E diante do julgamento no STF – Supremo Tribunal Federal, da ADO26, cuja tese vencedora no ultimo dia 13/06, até que o Congresso Nacional legisle para criminalizar de fato a LGBTfobia, a mesma passa a ser punível, por analogia, pela lei nº 7.716/1989, e em caso de homicídio doloso passa a configurar motivo torpe, tornando-se crime qualificado e consequentemente crime hediondo, (Código penal Art. 121, §2º, I).

Desde o início do julgamento conservadores e fundamentalistas passaram a se mobilizar no Congresso Nacional para aprovação de projetos supostamente de criminalização da LGBTfobia que tem na verdade o intuito de legalizar violações de direitos consideradas hoje injúria e mascarar o discurso de ódio atrás da liberdade de expressão. Bem como os mesmos fizeram exposições durante o julgamento contra a criminalização, junto a AGU - Advocacia Geral da União, (esta ultima representando o Governo Federal). Várias reuniões de representantes da bancada evangélica com o STF tiveram o pedido de adiamento do julgamento, de modo que seu termino levou cerca de 4 meses para conclusão.

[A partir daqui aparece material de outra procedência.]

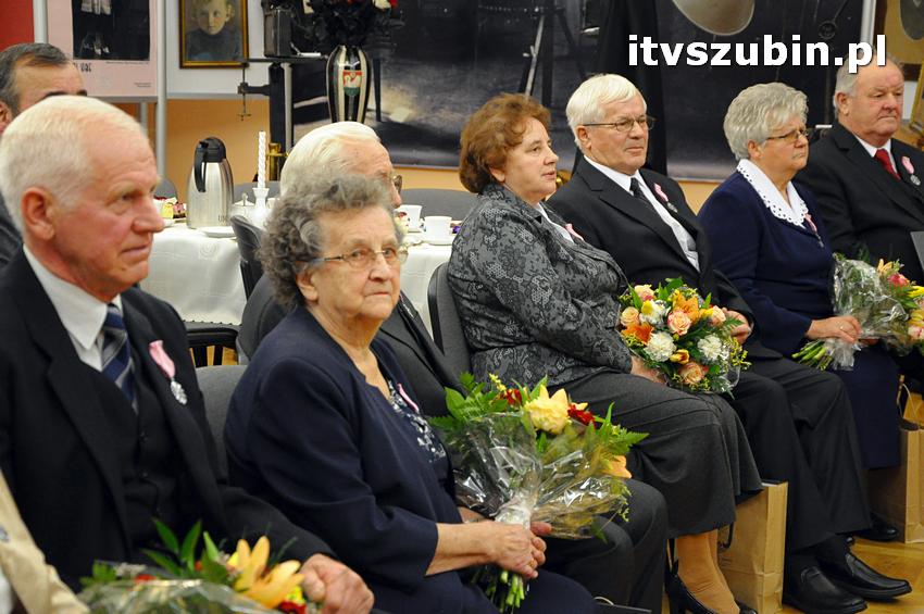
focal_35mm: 78
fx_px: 2000
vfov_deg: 17.5
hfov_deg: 26.0
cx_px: 462
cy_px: 307
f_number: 5.6
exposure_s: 1/80
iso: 2500
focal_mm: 52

Apesar de se ter projetos tramitando no Congresso Nacional há quase 20 anos, apenas duas leis contemplam a população LBT, que são a lei do feminicídio (nº 13.104/2005) e a lei de importunação sexual (nº13.718/2018), não existindo hoje lei de proteção a população LGBT, de modo que os direitos atuais são garantidos por decretos do poder executivo e decisões judiciais. O fato se dá pela forte presença de conservadores e o sistemático aumento da bancada evangélica.